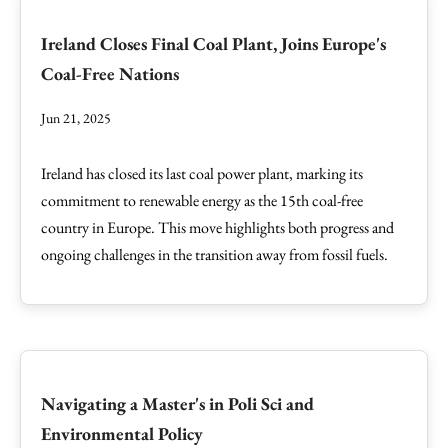
Ireland Closes Final Coal Plant, Joins Europe's
Coal-Free Nations
Jun 21, 2025
Ireland has closed its last coal power plant, marking its
commitment to renewable energy as the 15th coal-free
country in Europe. This move highlights both progress and
ongoing challenges in the transition away from fossil fuels.
Navigating a Master's in Poli Sci and
Environmental Policy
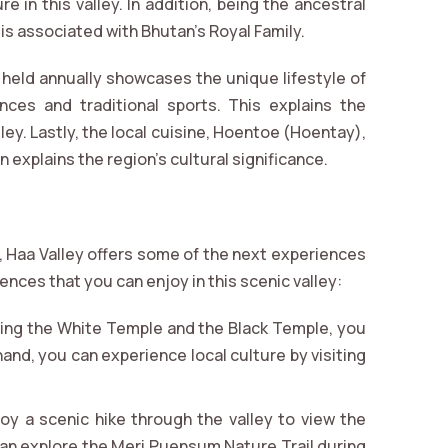
re in this valley. In addition, being the ancestral
is associated with Bhutan’s Royal Family.
 held annually showcases the unique lifestyle of
nces and traditional sports. This explains the
alley. Lastly, the local cuisine, Hoentoe (Hoentay),
in explains the region’s cultural significance.
n, Haa Valley offers some of the next experiences
ences that you can enjoy in this scenic valley:
iting the White Temple and the Black Temple, you
hand, you can experience local culture by visiting
joy a scenic hike through the valley to view the
 can explore the Meri Puensum Nature Trail during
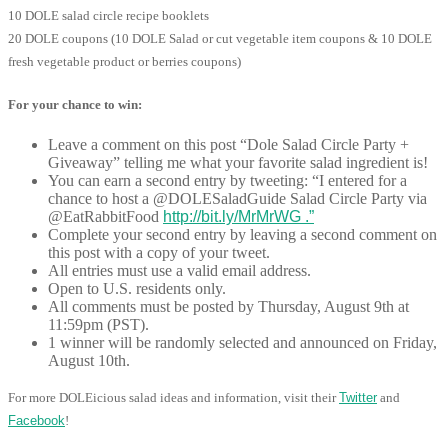
10 DOLE salad circle recipe booklets
20 DOLE coupons (10 DOLE Salad or cut vegetable item coupons & 10 DOLE
fresh vegetable product or berries coupons)
For your chance to win:
Leave a comment on this post “Dole Salad Circle Party +
Giveaway” telling me what your favorite salad ingredient is!
You can earn a second entry by tweeting: “I entered for a
chance to host a @DOLESaladGuide Salad Circle Party via
@EatRabbitFood
http://bit.ly/MrMrWG .”
Complete your second entry by leaving a second comment on
this post with a copy of your tweet.
All entries must use a valid email address.
Open to U.S. residents only.
All comments must be posted by Thursday, August 9th at
11:59pm (PST).
1 winner will be randomly selected and announced on Friday,
August 10th.
For more DOLEicious salad ideas and information, visit their
Twitter
and
Facebook
!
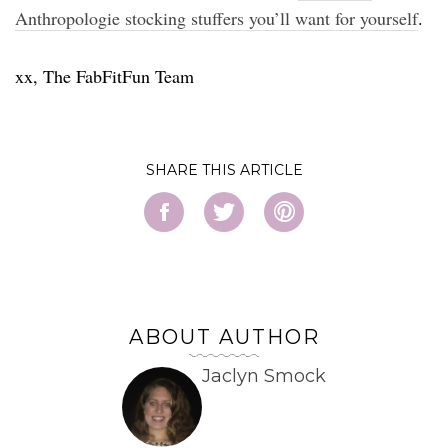
Anthropologie stocking stuffers you’ll want for yourself
.
xx, The FabFitFun Team
SHARE
ABOUT AUTHOR
Jaclyn Smock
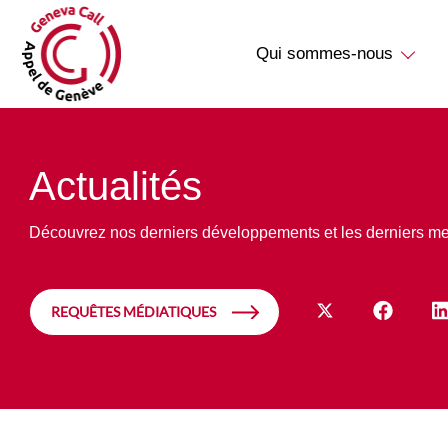
Qui sommes-nous
Actualités
Découvrez nos derniers développements et les derniers m
REQUÊTES MÉDIATIQUES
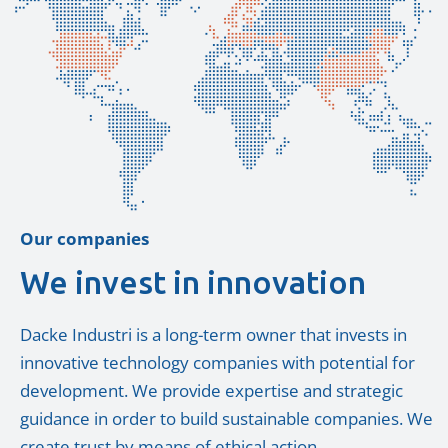
Our companies
We invest in innovation
Dacke Industri is a long-term owner that invests in
innovative technology companies with potential for
development. We provide expertise and strategic
guidance in order to build sustainable companies. We
create trust by means of ethical action.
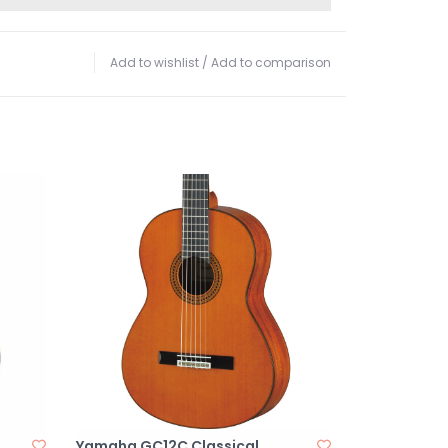
Add to wishlist
/
Add to comparison
Yamaha GC12C Classical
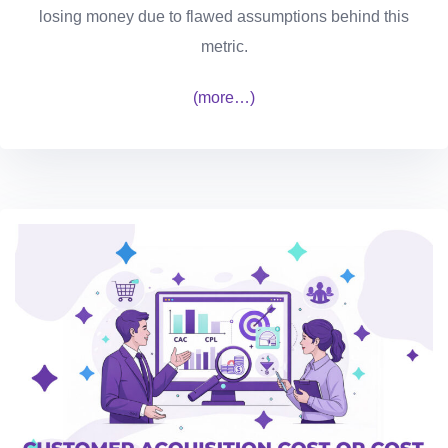
losing money due to flawed assumptions behind this
metric.
(more…)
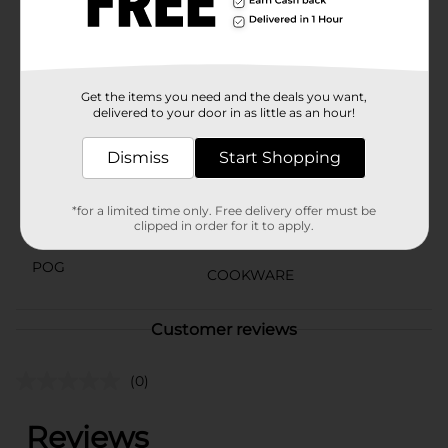
splatter screen is a must-have for any home chef. It’s
easy to clean and dishwasher safe, adding convenience
to your cooking routine.
Available
In Store
Get the items you need and the deals you want,
delivered to your door in as little as an hour!
Brand
Good Cook Essentials
Dismiss
Start Shopping
Product Form
Unit Size
1.0 each
*for a limited time only. Free delivery offer must be
clipped in order for it to apply.
SKU
23643201
POG
COOKWARE
Customer reviews
(0)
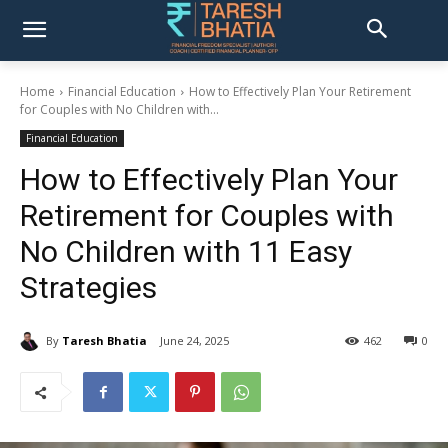
Home
Financial Education
How to Effectively Plan Your Retirement
for Couples with No Children with...
Financial Education
How to Effectively Plan Your
Retirement for Couples with
No Children with 11 Easy
Strategies
By
Taresh Bhatia
June 24, 2025
462
0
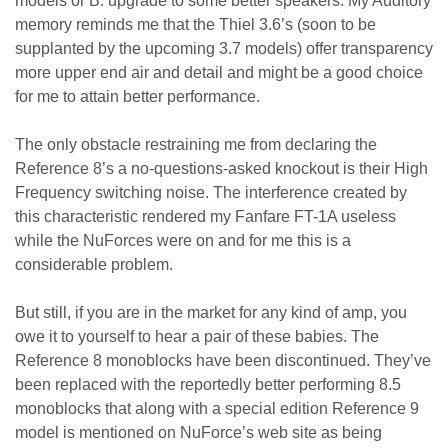
models or B: upgrade to some better speakers. My Auditory
memory reminds me that the Thiel 3.6’s (soon to be
supplanted by the upcoming 3.7 models) offer transparency
more upper end air and detail and might be a good choice
for me to attain better performance.
The only obstacle restraining me from declaring the
Reference 8’s a no-questions-asked knockout is their High
Frequency switching noise. The interference created by
this characteristic rendered my Fanfare FT-1A useless
while the NuForces were on and for me this is a
considerable problem.
But still, if you are in the market for any kind of amp, you
owe it to yourself to hear a pair of these babies. The
Reference 8 monoblocks have been discontinued. They’ve
been replaced with the reportedly better performing 8.5
monoblocks that along with a special edition Reference 9
model is mentioned on NuForce’s web site as being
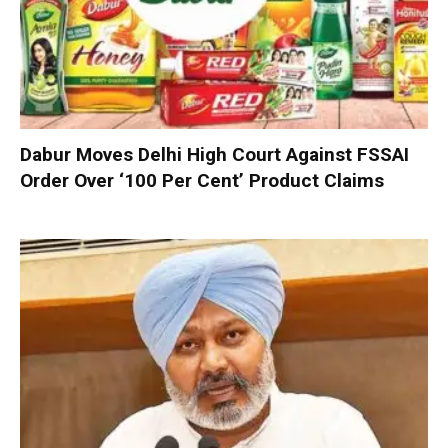
Dabur Moves Delhi High Court Against FSSAI
Order Over ‘100 Per Cent’ Product Claims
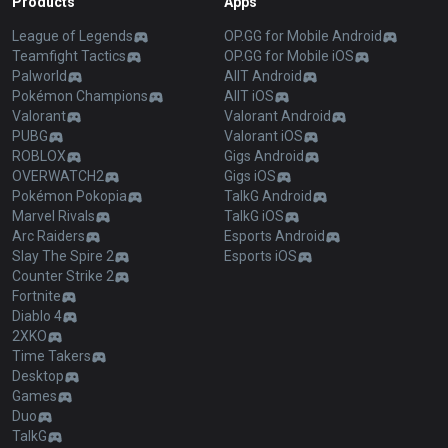
Products
Apps
League of Legends
OP.GG for Mobile Android
Teamfight Tactics
OP.GG for Mobile iOS
Palworld
AllT Android
Pokémon Champions
AllT iOS
Valorant
Valorant Android
PUBG
Valorant iOS
ROBLOX
Gigs Android
OVERWATCH2
Gigs iOS
Pokémon Pokopia
TalkG Android
Marvel Rivals
TalkG iOS
Arc Raiders
Esports Android
Slay The Spire 2
Esports iOS
Counter Strike 2
Fortnite
Diablo 4
2XKO
Time Takers
Desktop
Games
Duo
TalkG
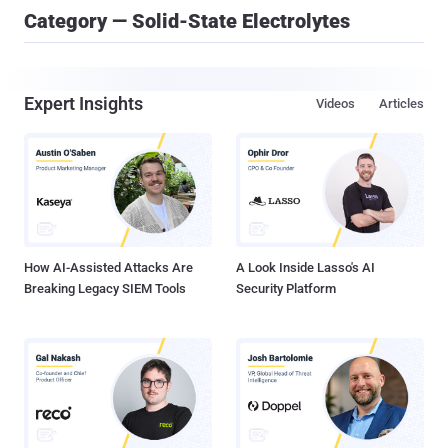
Category — Solid-State Electrolytes
Expert Insights
Videos
Articles
How AI-Assisted Attacks Are
A Look Inside Lasso's AI
Breaking Legacy SIEM Tools
Security Platform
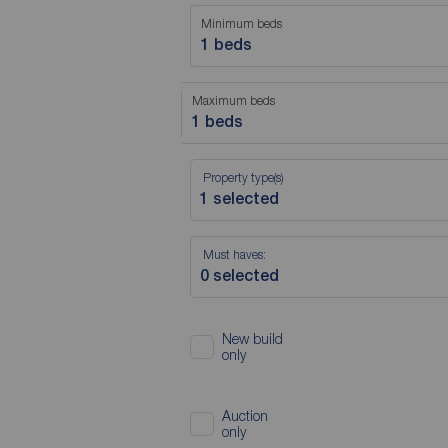
Minimum beds
1 beds
Maximum beds
1 beds
Property type(s)
Must haves:
New build
only
Auction
only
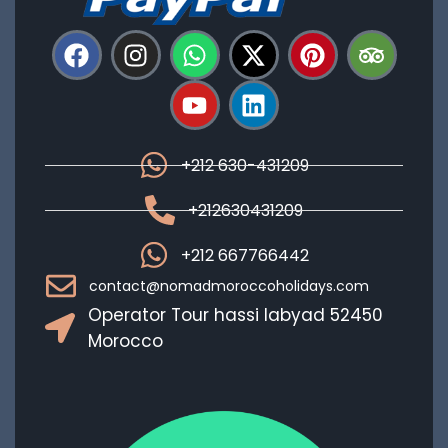
+212 630-431209
+212630431209
+212 667766442
contact@nomadmoroccoholidays.com
Operator Tour hassi labyad 52450
Morocco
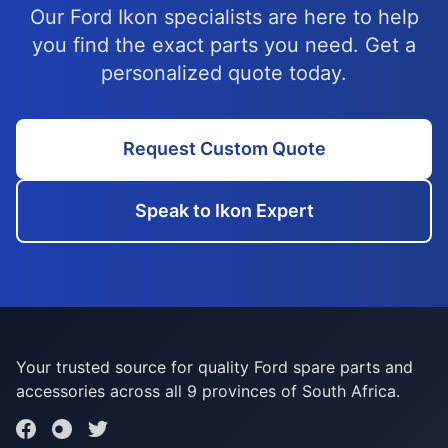
Our Ford Ikon specialists are here to help
you find the exact parts you need. Get a
personalized quote today.
Request Custom Quote
Speak to Ikon Expert
Your trusted source for quality Ford spare parts and
accessories across all 9 provinces of South Africa.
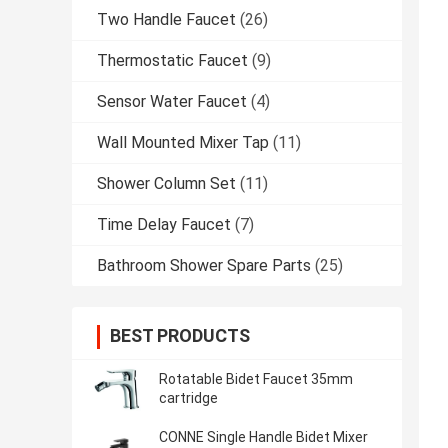
Two Handle Faucet
(26)
Thermostatic Faucet
(9)
Sensor Water Faucet
(4)
Wall Mounted Mixer Tap
(11)
Shower Column Set
(11)
Time Delay Faucet
(7)
Bathroom Shower Spare Parts
(25)
BEST PRODUCTS
Rotatable Bidet Faucet 35mm
cartridge
CONNE Single Handle Bidet Mixer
┄┄┄┄┄┄┄┄┄┄┄┄┄┄┄┄┄┄┄┄
● **Work item**
Reproduce all of the text in the listing above line for line, leaving out the pictures.

● **Solution to this exercise**
Ireland Closes Final Coal Plant, Joins Europe's
Coal-Free Nations
Jun 21, 2025
Ireland has closed its last coal power plant, marking its
commitment to renewable energy as the 15th coal-free
country in Europe. This move highlights both progress and
ongoing challenges in the transition away from fossil fuels.
Navigating a Master's in Poli Sci and
Environmental Policy
re in this valley. In addition, being the ancestral
is associated with Bhutan’s Royal Family.
 held annually showcases the unique lifestyle of
nces and traditional sports. This explains the
alley. Lastly, the local cuisine, Hoentoe (Hoentay),
in explains the region’s cultural significance.
n, Haa Valley offers some of the next experiences
ences that you can enjoy in this scenic valley:
iting the White Temple and the Black Temple, you
hand, you can experience local culture by visiting
joy a scenic hike through the valley to view the
 can explore the Meri Puensum Nature Trail during
10 DOLE salad circle recipe booklets
20 DOLE coupons (10 DOLE Salad or cut vegetable item coupons & 10 DOLE
fresh vegetable product or berries coupons)
For your chance to win:
Leave a comment on this post “Dole Salad Circle Party +
Giveaway” telling me what your favorite salad ingredient is!
You can earn a second entry by tweeting: “I entered for a
chance to host a @DOLESaladGuide Salad Circle Party via
@EatRabbitFood
http://bit.ly/MrMrWG .”
Complete your second entry by leaving a second comment on
this post with a copy of your tweet.
All entries must use a valid email address.
Open to U.S. residents only.
All comments must be posted by Thursday, August 9th at
11:59pm (PST).
1 winner will be randomly selected and announced on Friday,
August 10th.
For more DOLEicious salad ideas and information, visit their
Twitter
and
Facebook
!
Anthropologie stocking stuffers you’ll want for yourself
.
xx, The FabFitFun Team
SHARE
ABOUT AUTHOR
Jaclyn Smock
Qui sommes-nous
Actualités
Découvrez nos derniers développements et les derniers m
REQUÊTES MÉDIATIQUES
Our companies
We invest in innovation
Dacke Industri is a long-term owner that invests in
innovative technology companies with potential for
development. We provide expertise and strategic
guidance in order to build sustainable companies. We
create trust by means of ethical action.
Add to wishlist
/
Add to comparison
Yamaha GC12C Classical
losing money due to flawed assumptions behind this
metric.
(more…)
splatter screen is a must-have for any home chef. It’s
easy to clean and dishwasher safe, adding convenience
to your cooking routine.
Available
In Store
Get the items you need and the deals you want,
delivered to your door in as little as an hour!
Brand
Good Cook Essentials
Dismiss
Start Shopping
Product Form
Unit Size
1.0 each
*for a limited time only. Free delivery offer must be
clipped in order for it to apply.
SKU
23643201
POG
COOKWARE
Customer reviews
(0)
Home
Financial Education
How to Effectively Plan Your Retirement
for Couples with No Children with...
Financial Education
How to Effectively Plan Your
Retirement for Couples with
No Children with 11 Easy
Strategies
By
Taresh Bhatia
June 24, 2025
462
0
models or B: upgrade to some better speakers. My Auditory
memory reminds me that the Thiel 3.6’s (soon to be
supplanted by the upcoming 3.7 models) offer transparency
more upper end air and detail and might be a good choice
for me to attain better performance.
The only obstacle restraining me from declaring the
Reference 8’s a no-questions-asked knockout is their High
Frequency switching noise. The interference created by
this characteristic rendered my Fanfare FT-1A useless
while the NuForces were on and for me this is a
considerable problem.
But still, if you are in the market for any kind of amp, you
owe it to yourself to hear a pair of these babies. The
Reference 8 monoblocks have been discontinued. They’ve
been replaced with the reportedly better performing 8.5
monoblocks that along with a special edition Reference 9
model is mentioned on NuForce’s web site as being
Dabur Moves Delhi High Court Against FSSAI
Order Over ‘100 Per Cent’ Product Claims
Products
Apps
League of Legends
OP.GG for Mobile Android
Teamfight Tactics
OP.GG for Mobile iOS
Palworld
AllT Android
Pokémon Champions
AllT iOS
Valorant
Valorant Android
PUBG
Valorant iOS
ROBLOX
Gigs Android
OVERWATCH2
Gigs iOS
Pokémon Pokopia
TalkG Android
Marvel Rivals
TalkG iOS
Arc Raiders
Esports Android
Slay The Spire 2
Esports iOS
Counter Strike 2
Fortnite
Diablo 4
2XKO
Time Takers
Desktop
Games
Duo
TalkG
Category — Solid-State Electrolytes
Expert Insights
Videos
Articles
How AI-Assisted Attacks Are
A Look Inside Lasso's AI
Breaking Legacy SIEM Tools
Security Platform
Minimum beds
1 beds
Maximum beds
1 beds
Property type(s)
Must haves:
New build
only
Auction
only
+212 630-431209
+212630431209
+212 667766442
contact@nomadmoroccoholidays.com
Operator Tour hassi labyad 52450
Morocco
Our Ford Ikon specialists are here to help
you find the exact parts you need. Get a
personalized quote today.
Request Custom Quote
Speak to Ikon Expert
Your trusted source for quality Ford spare parts and
accessories across all 9 provinces of South Africa.
Two Handle Faucet
(26)
Thermostatic Faucet
(9)
Sensor Water Faucet
(4)
Wall Mounted Mixer Tap
(11)
Shower Column Set
(11)
Time Delay Faucet
(7)
Bathroom Shower Spare Parts
(25)
BEST PRODUCTS
Rotatable Bidet Faucet 35mm
cartridge
CONNE Single Handle Bidet Mixer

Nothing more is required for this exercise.